[Stored dataset items]

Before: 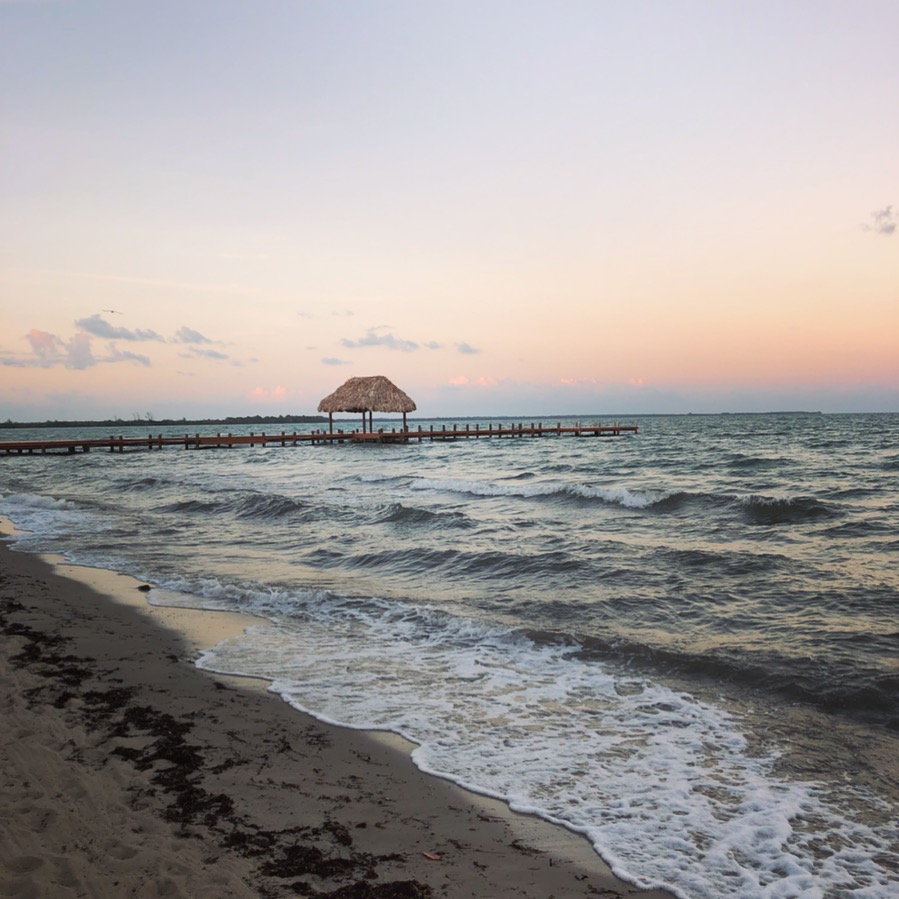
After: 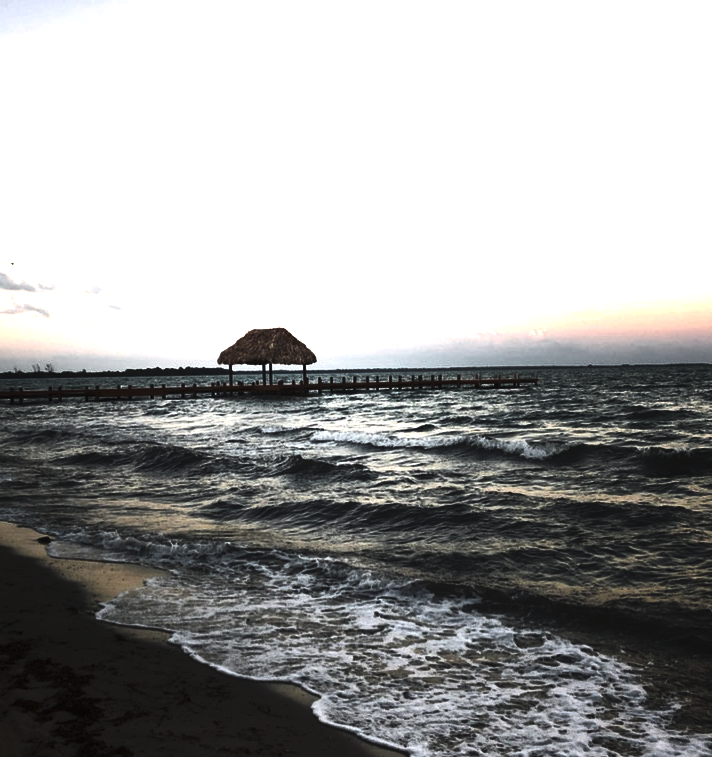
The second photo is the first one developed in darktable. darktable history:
crop: left 11.225%, top 5.381%, right 9.565%, bottom 10.314%
color zones: curves: ch0 [(0.224, 0.526) (0.75, 0.5)]; ch1 [(0.055, 0.526) (0.224, 0.761) (0.377, 0.526) (0.75, 0.5)]
tone curve: curves: ch0 [(0, 0) (0.765, 0.349) (1, 1)], color space Lab, linked channels, preserve colors none
exposure: black level correction 0, exposure 0.9 EV, compensate highlight preservation false
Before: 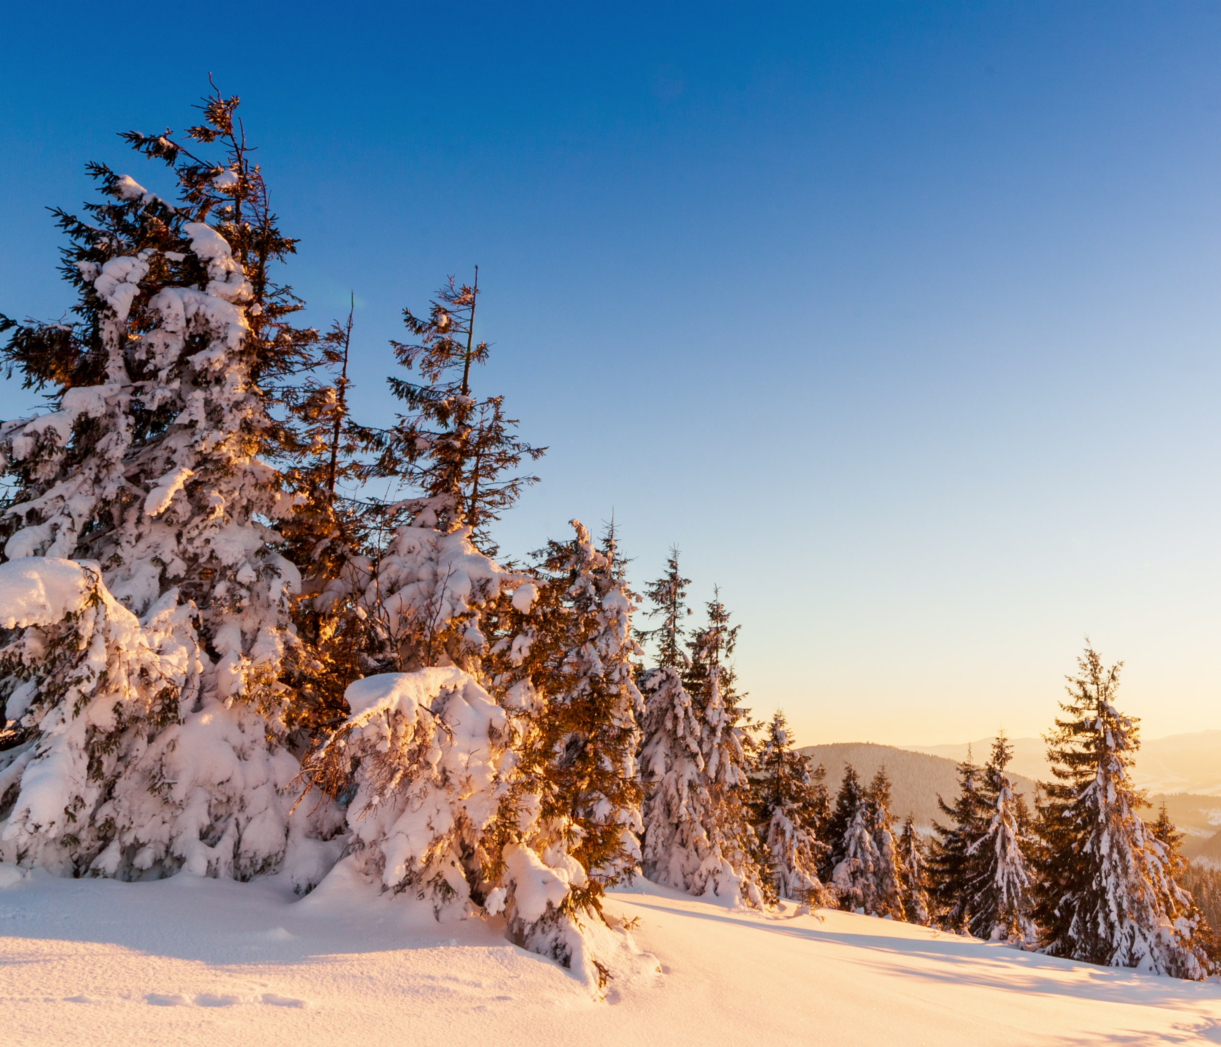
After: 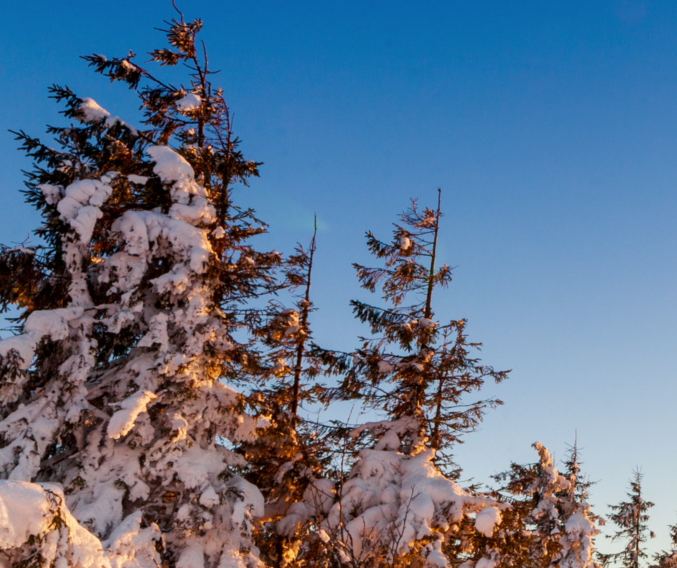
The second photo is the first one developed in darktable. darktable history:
crop and rotate: left 3.048%, top 7.397%, right 41.45%, bottom 38.316%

Short exercise:
Turn each line of the material above into a string in a JSON list, one string per line, with blank lines left out. Leave out the lines that hold only pictures.

Answer for this exercise:
[
  "Before: ",
  "After: ",
  "The second photo is the first one developed in darktable. darktable history:",
  "crop: left 11.225%, top 5.381%, right 9.565%, bottom 10.314%",
  "color zones: curves: ch0 [(0.224, 0.526) (0.75, 0.5)]; ch1 [(0.055, 0.526) (0.224, 0.761) (0.377, 0.526) (0.75, 0.5)]",
  "tone curve: curves: ch0 [(0, 0) (0.765, 0.349) (1, 1)], color space Lab, linked channels, preserve colors none",
  "exposure: black level correction 0, exposure 0.9 EV, compensate highlight preservation false",
  "Before: ",
  "After: ",
  "The second photo is the first one developed in darktable. darktable history:",
  "crop and rotate: left 3.048%, top 7.397%, right 41.45%, bottom 38.316%"
]